David was writing quickly now. "And this works?"
"We spend over a thousand dollars a day per engineer on AI tokens," Justin said. "We've been running for five months. Our scenario satisfaction metrics are higher than any traditional test suite I've ever seen, and they cover behavioral edge cases that no human QA team would catch because no human QA team would think to test them."
"The agents test things humans wouldn't think of?"
"The agents test things humans wouldn't imagine," Navan said. "And the twins catch failures humans wouldn't notice. The humans are the least reliable component. That's why we took ourselves out of the loop."

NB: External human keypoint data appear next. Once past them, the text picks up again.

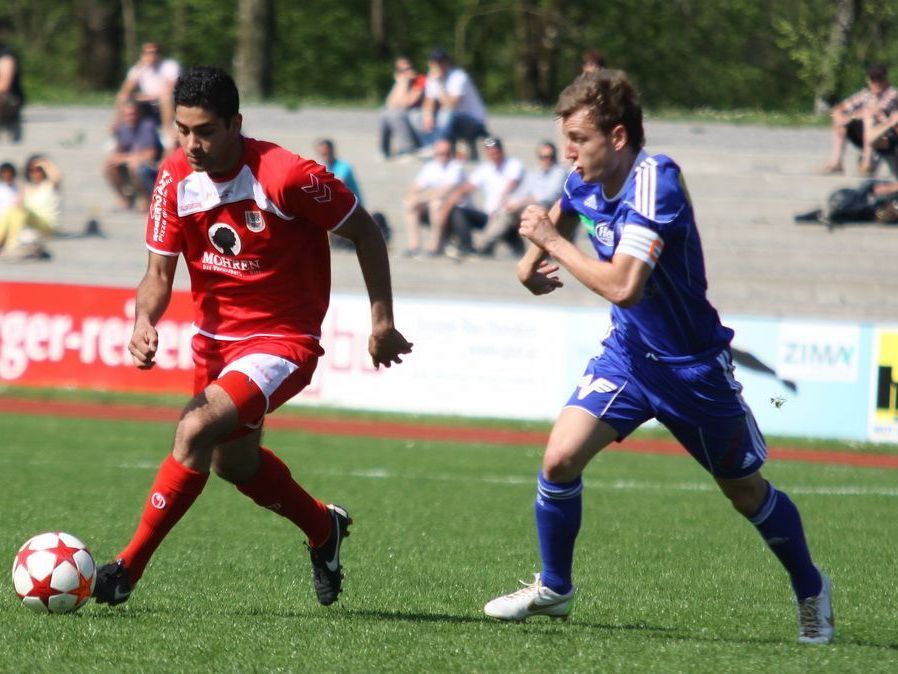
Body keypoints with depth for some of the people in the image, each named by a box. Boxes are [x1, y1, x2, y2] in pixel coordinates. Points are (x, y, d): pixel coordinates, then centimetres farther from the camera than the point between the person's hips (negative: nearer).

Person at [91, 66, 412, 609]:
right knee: (233, 461, 24)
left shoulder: (286, 176, -24)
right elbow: (160, 272, -5)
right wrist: (144, 323, -27)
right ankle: (324, 529, 52)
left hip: (284, 341, -7)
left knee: (196, 431, -26)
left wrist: (383, 322, -9)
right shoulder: (176, 179, -9)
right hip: (215, 336, 7)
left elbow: (365, 231, -11)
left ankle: (128, 568, -16)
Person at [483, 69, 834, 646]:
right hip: (628, 354, 6)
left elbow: (623, 287, -38)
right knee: (561, 459, -13)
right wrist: (533, 259, 3)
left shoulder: (654, 181, -28)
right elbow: (561, 213, 22)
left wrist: (553, 242, -28)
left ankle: (811, 591, 34)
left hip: (693, 365, -5)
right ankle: (553, 588, 8)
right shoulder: (587, 181, -6)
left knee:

David was quiet for a moment. Then he said, with the tone of a man having a revelation he wasn't sure he wanted: "You've automated yourselves into a management role."
Justin, Jay, and Navan exchanged another look.
"We prefer 'world-builders,'" Justin said.
"We're not in the loop. We're around the loop." That distinction is everything. And "the humans are the least reliable component" coming from Navan, who keeps handwritten notebooks tracking twin fidelity, is such a good character beat. He knows the humans are unreliable AND he knows the humans are essential. Both things are true.